What dexter is trying to lead you to is the following:

[tex]
F^{ \mu \nu } F_{ \mu \nu } = \sum _ { \mu = 1} ^ {4} \sum _ { \nu = 1} ^ {4} F^{\mu \nu} F_{\mu \nu}
[/tex]

That is the Einstein summation convention. So, you let the indices [itex]\mu[/itex] and [itex]\nu[/itex] each run from 1 to 4 in the double sum, and you should get your answer straightforwardly.

jcsd

Yes it's the summation convention your missing physicist, remember that matrices are only (limited) representations of tensors,

Tom Mattson

Physicist, you're missing a couple of other things, too.

You need to know that, for any [itex]\mathbb {R} ^3[/itex] vector [itex]\mathbf {A} = A_x \mathbf {i} +A_y \mathbf {j} +A_z \mathbf {k}[/itex], we have:

[tex]\mathbf {A} ^2= \mathbf {A} \cdot \mathbf {A}= A_x^2+A_y^2+A_z^2[/tex]

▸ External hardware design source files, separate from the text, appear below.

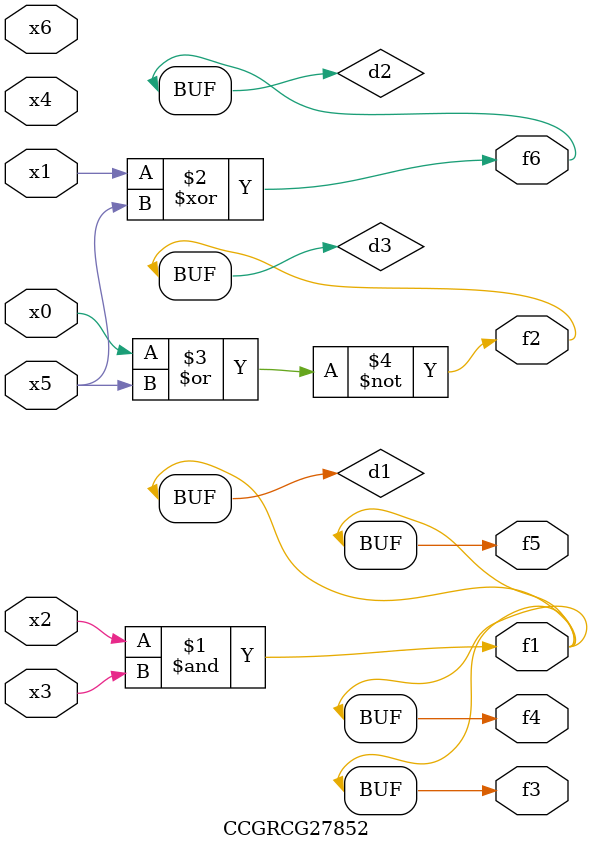
<source format=v>
module CCGRCG27852(
	input x0, x1, x2, x3, x4, x5, x6,
	output f1, f2, f3, f4, f5, f6
);

	wire d1, d2, d3;

	and (d1, x2, x3);
	xor (d2, x1, x5);
	nor (d3, x0, x5);
	assign f1 = d1;
	assign f2 = d3;
	assign f3 = d1;
	assign f4 = d1;
	assign f5 = d1;
	assign f6 = d2;
endmodule

</source>
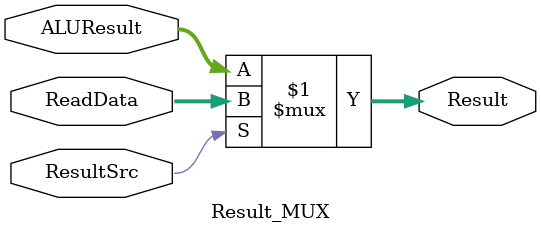
<source format=v>
module Result_MUX (
    input [31:0] ALUResult, ReadData,
    input ResultSrc,
    output [31:0] Result
);

    assign Result = (ResultSrc) ? ReadData : ALUResult;
    
endmodule
</source>
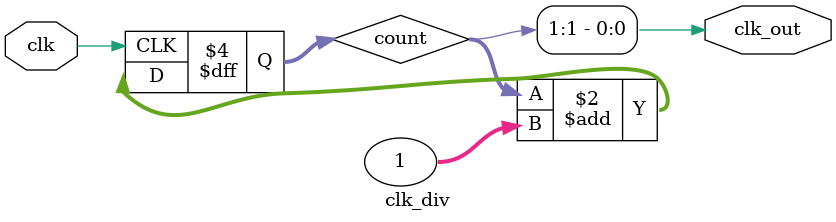
<source format=v>
`timescale 1ns / 1ps


module clk_div #(parameter DIV=1)
    (
        input clk,
        output clk_out 
    );
    
    reg [31:0] count = 32'h00000000;
    always @(posedge clk ) begin
        count <= count + 1;
    end
    assign clk_out = count[DIV];

endmodule

</source>
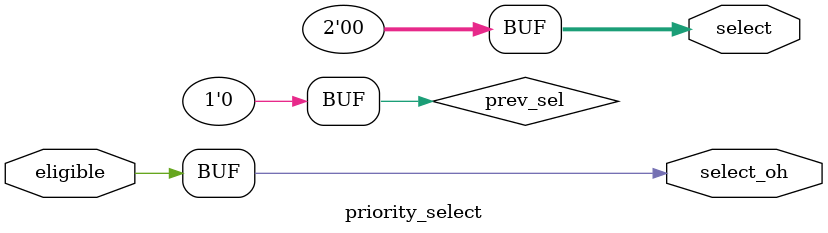
<source format=v>
module priority_select(
    input [(NUM_ENTRIES-1):0]       eligible,
    output reg [1:0]                select,
    output wire [(NUM_ENTRIES-1):0] select_oh);

   parameter NUM_ENTRIES = 1;

   wire [(NUM_ENTRIES-1):0] prev_sel;
   
   genvar i;
   generate
      for(i=0;i<NUM_ENTRIES;i=i+1) begin : sel_gen
         if(i==0) begin
            assign prev_sel[i] = 1'b0;
            assign select_oh[i] = eligible[i];
         end
         else begin
            assign prev_sel[i] = prev_sel[i-1] || select_oh[i-1];
            assign select_oh[i] = eligible[i] && !prev_sel[i];
         end
      end
   endgenerate

   //FIXME Parameterize this with preprocessor.
   always @(eligible) begin
      casez(eligible)
        2'bz1: select <= 2'd0;
        2'b10: select <= 2'd1;
        default: select <= 2'd0;
      endcase
   end
   
endmodule
</source>
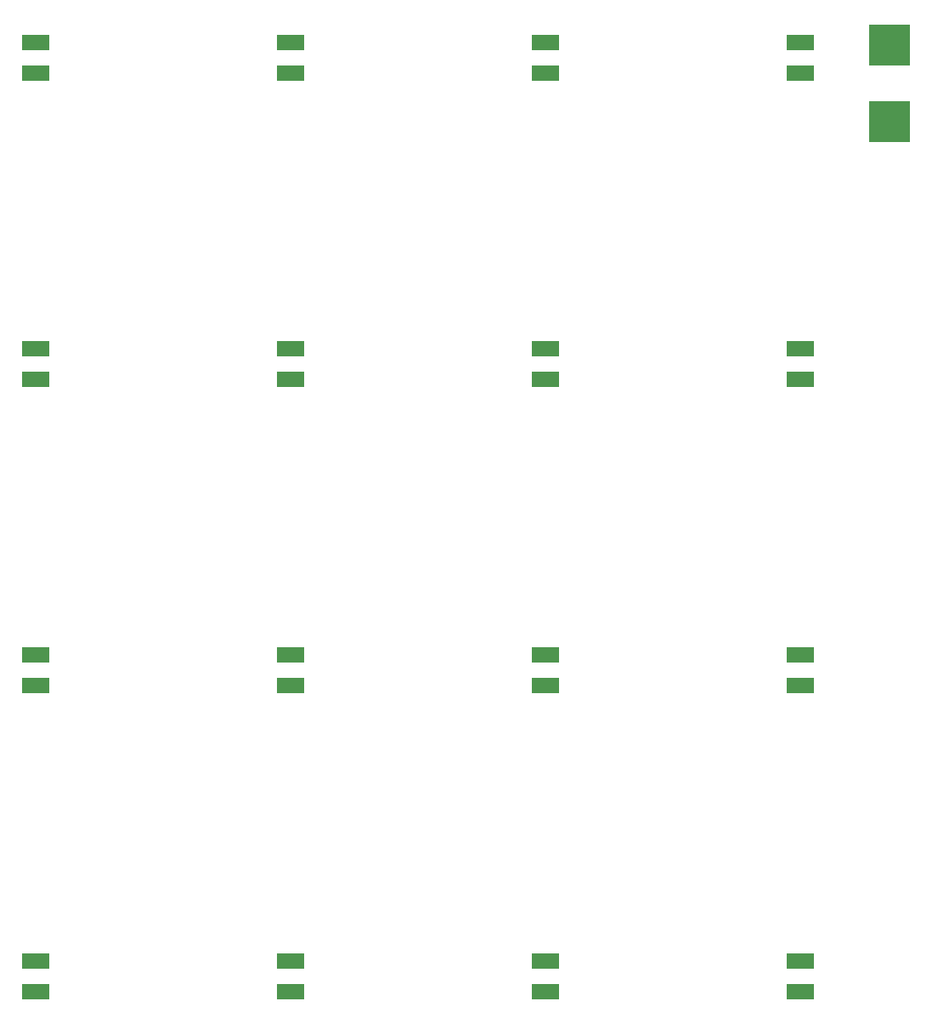
<source format=gbr>
%TF.GenerationSoftware,KiCad,Pcbnew,(5.1.6-0-10_14)*%
%TF.CreationDate,2020-08-23T12:03:37+01:00*%
%TF.ProjectId,UVLedPanel_100mm_100mm,55564c65-6450-4616-9e65-6c5f3130306d,A*%
%TF.SameCoordinates,Original*%
%TF.FileFunction,Soldermask,Top*%
%TF.FilePolarity,Negative*%
%FSLAX46Y46*%
G04 Gerber Fmt 4.6, Leading zero omitted, Abs format (unit mm)*
G04 Created by KiCad (PCBNEW (5.1.6-0-10_14)) date 2020-08-23 12:03:37*
%MOMM*%
%LPD*%
G01*
G04 APERTURE LIST*
%ADD10R,2.700000X1.600000*%
%ADD11R,4.100000X4.100000*%
G04 APERTURE END LIST*
D10*
%TO.C,D16*%
X115570000Y-144550000D03*
X115570000Y-147550000D03*
%TD*%
%TO.C,D15*%
X115570000Y-117070000D03*
X115570000Y-114070000D03*
%TD*%
%TO.C,D14*%
X115570000Y-83590000D03*
X115570000Y-86590000D03*
%TD*%
%TO.C,D13*%
X115570000Y-56110000D03*
X115570000Y-53110000D03*
%TD*%
%TO.C,D12*%
X140970000Y-144550000D03*
X140970000Y-147550000D03*
%TD*%
%TO.C,D11*%
X140970000Y-117070000D03*
X140970000Y-114070000D03*
%TD*%
%TO.C,D10*%
X140970000Y-83590000D03*
X140970000Y-86590000D03*
%TD*%
%TO.C,D9*%
X140970000Y-56110000D03*
X140970000Y-53110000D03*
%TD*%
%TO.C,D8*%
X166370000Y-144550000D03*
X166370000Y-147550000D03*
%TD*%
%TO.C,D7*%
X166370000Y-117070000D03*
X166370000Y-114070000D03*
%TD*%
%TO.C,D6*%
X166370000Y-83590000D03*
X166370000Y-86590000D03*
%TD*%
%TO.C,D5*%
X166370000Y-56110000D03*
X166370000Y-53110000D03*
%TD*%
D11*
%TO.C,J2*%
X200660000Y-53340000D03*
%TD*%
%TO.C,J1*%
X200660000Y-60960000D03*
%TD*%
D10*
%TO.C,D4*%
X191770000Y-144550000D03*
X191770000Y-147550000D03*
%TD*%
%TO.C,D3*%
X191770000Y-117070000D03*
X191770000Y-114070000D03*
%TD*%
%TO.C,D2*%
X191770000Y-83590000D03*
X191770000Y-86590000D03*
%TD*%
%TO.C,D1*%
X191770000Y-56110000D03*
X191770000Y-53110000D03*
%TD*%
M02*

</source>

The other thing you're missing is this issue of matrix multiplication. [itex]F^{\mu \nu }F_{\mu \nu }[/itex] does not mean that you are supposed to multiply the matrix representations of [itex]F[/itex] together. It means that you are supposed to sum over the indices, as I described in my last post. If you were supposed to do matrix multiplication, it would be written as follows:

[tex]
F^{\mu \nu } F_{\nu \lambda }
[/tex]

dextercioby

Not really,Tom.What u've written is a 4-th rank (2,2) tensor.It doesn't have matrix representation in R^{2}...

Daniel.

jcsd

No Tom is correcr, but perhaps it's better to treat Matrices as (1,1) tensors, so [itex]F^{\mu}_{\alpha}F^{\alpha}_{\nu} = F^{\mu}_{\nu}[/itex] is the kind of operation that phsyicist is doing.

Physicist

Thank you all..

That was the missing point.

Thanks alot